Side note: It occurred to me that if what you are after is pairwise combination of values from 2 sources, there's actually a better way: zip. Unlike merge, it is tailored for this use case where it requests 1 value from every source to produce 1 zipped value, so it is more fair... But as far as I can tell, this is not really your goal.

[westonlast]

That makes the behavior much more clear. My expectation "all emissions will arrive eventually" is not guaranteed by Reactor; the user must consider each execution context for each emitter and provide enough threads.

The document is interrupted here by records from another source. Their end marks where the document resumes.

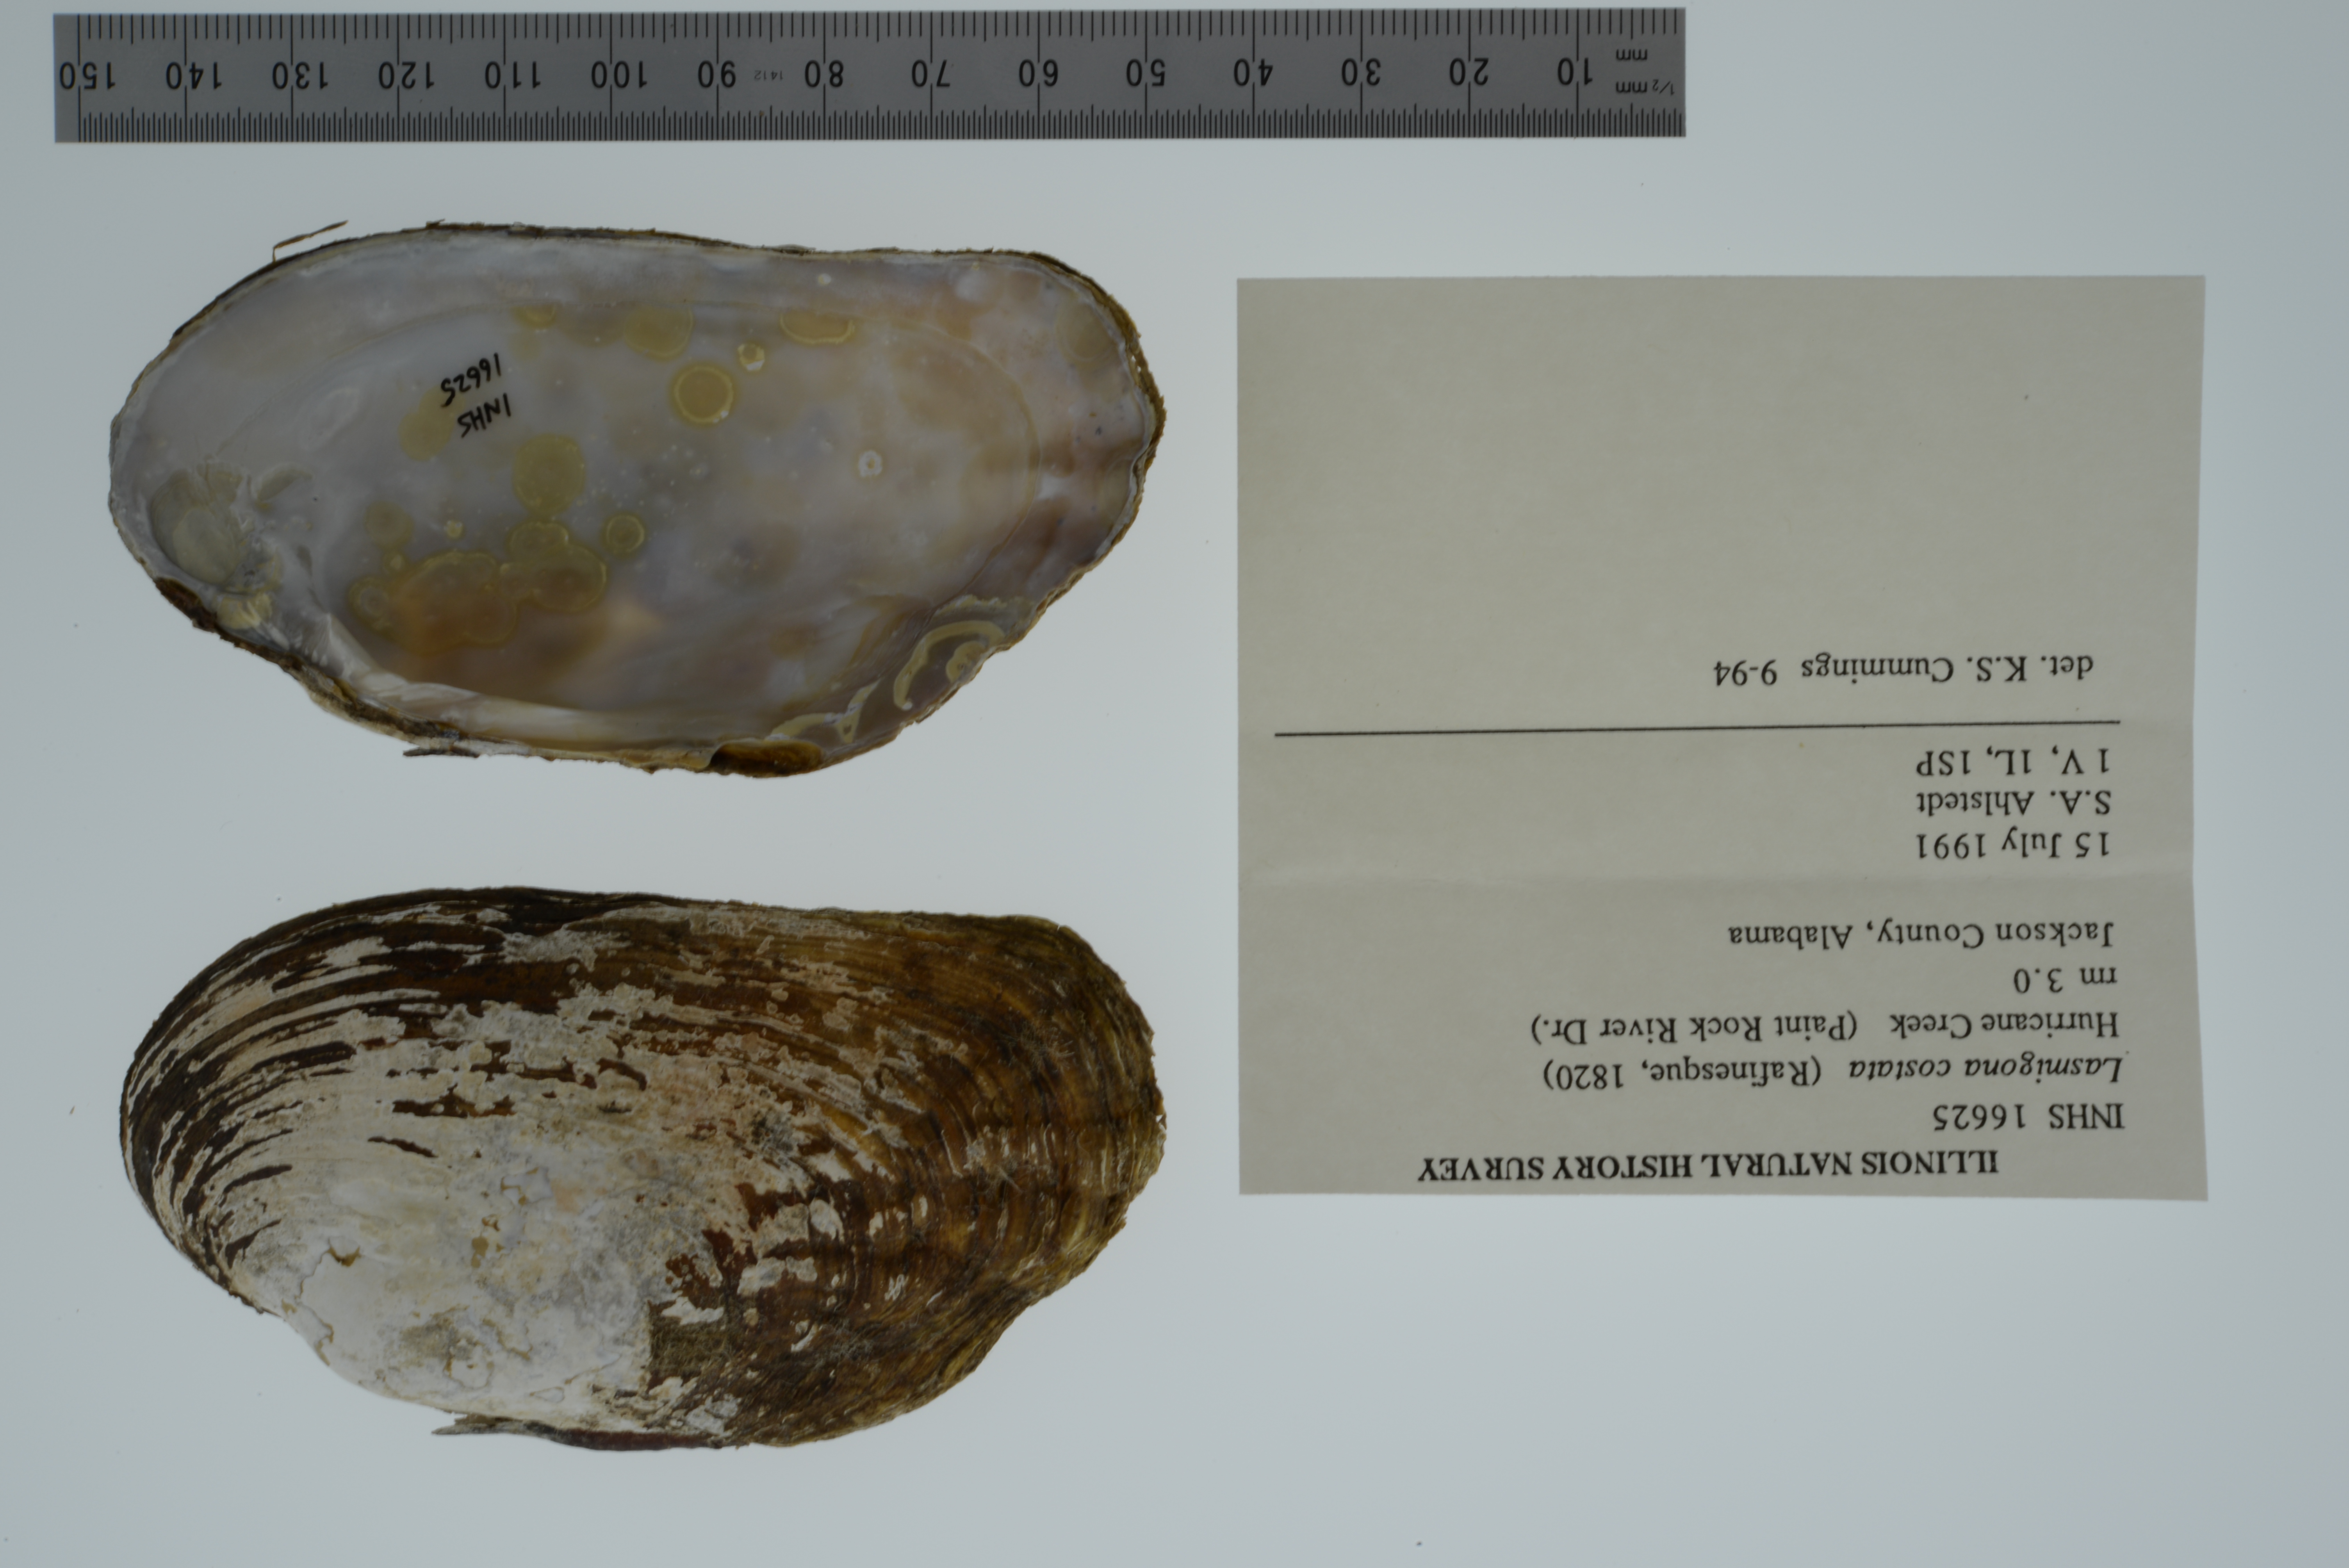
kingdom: Animalia
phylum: Mollusca
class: Bivalvia
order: Unionida
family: Unionidae
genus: Lasmigona
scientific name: Lasmigona costata
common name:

My use is pairing asynchronous requests with each corresponding response. Requests always occur before the associated response, and responses might be resource failure. Responses interleave. The zip() operator only pairs the latest request and response, so mergeWith().groupBy() was the simplest solution I could find.

[simonbasle]

I see, grouping by a correlation key I assume... indeed sounds like a job for groupBy.

[simonbasle]

closing for now, I will try to better hint at the danger of an infinite source without publishOn in merge javadoc.